» Brief: When a line below contains the string "được", show that line.

Pictures paired with source code
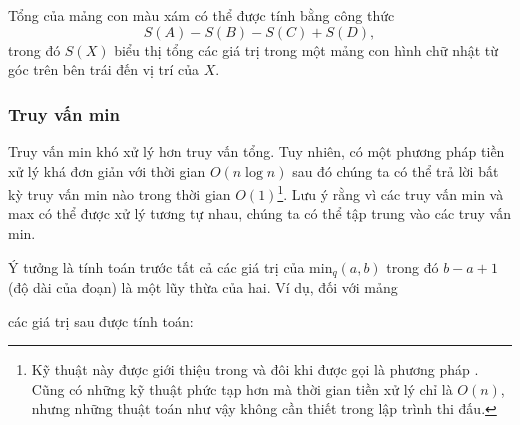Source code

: Tổng của mảng con màu xám có thể được tính
bằng công thức
\[S(A) - S(B) - S(C) + S(D),\]
trong đó $S(X)$ biểu thị tổng các giá trị
trong một mảng con hình chữ nhật
từ góc trên bên trái
đến vị trí của $X$.

\subsubsection{Truy vấn min}


Truy vấn min khó xử lý hơn
truy vấn tổng.
Tuy nhiên, có một phương pháp tiền xử lý
khá đơn giản với thời gian $O(n \log n)$
sau đó chúng ta có thể trả lời bất kỳ truy vấn
min nào trong thời gian $O(1)$\footnote{Kỹ thuật này
được giới thiệu trong \cite{ben00} và đôi khi
được gọi là phương pháp .
Cũng có những kỹ thuật phức tạp hơn \cite{fis06} mà
thời gian tiền xử lý chỉ là $O(n)$, nhưng những thuật toán
như vậy không cần thiết trong lập trình thi đấu.}.
Lưu ý rằng vì các truy vấn min và max có thể
được xử lý tương tự nhau,
chúng ta có thể tập trung vào các truy vấn min.

Ý tưởng là tính toán trước tất cả các giá trị của
$\textrm{min}_q(a,b)$ trong đó
$b-a+1$ (độ dài của đoạn) là một lũy thừa của hai.
Ví dụ, đối với mảng

\begin{center}
\end{center}
các giá trị sau được tính toán:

» Answer space:
: Tổng của mảng con màu xám có thể được tính
được giới thiệu trong \cite{ben00} và đôi khi
được gọi là phương pháp .
được xử lý tương tự nhau,
các giá trị sau được tính toán:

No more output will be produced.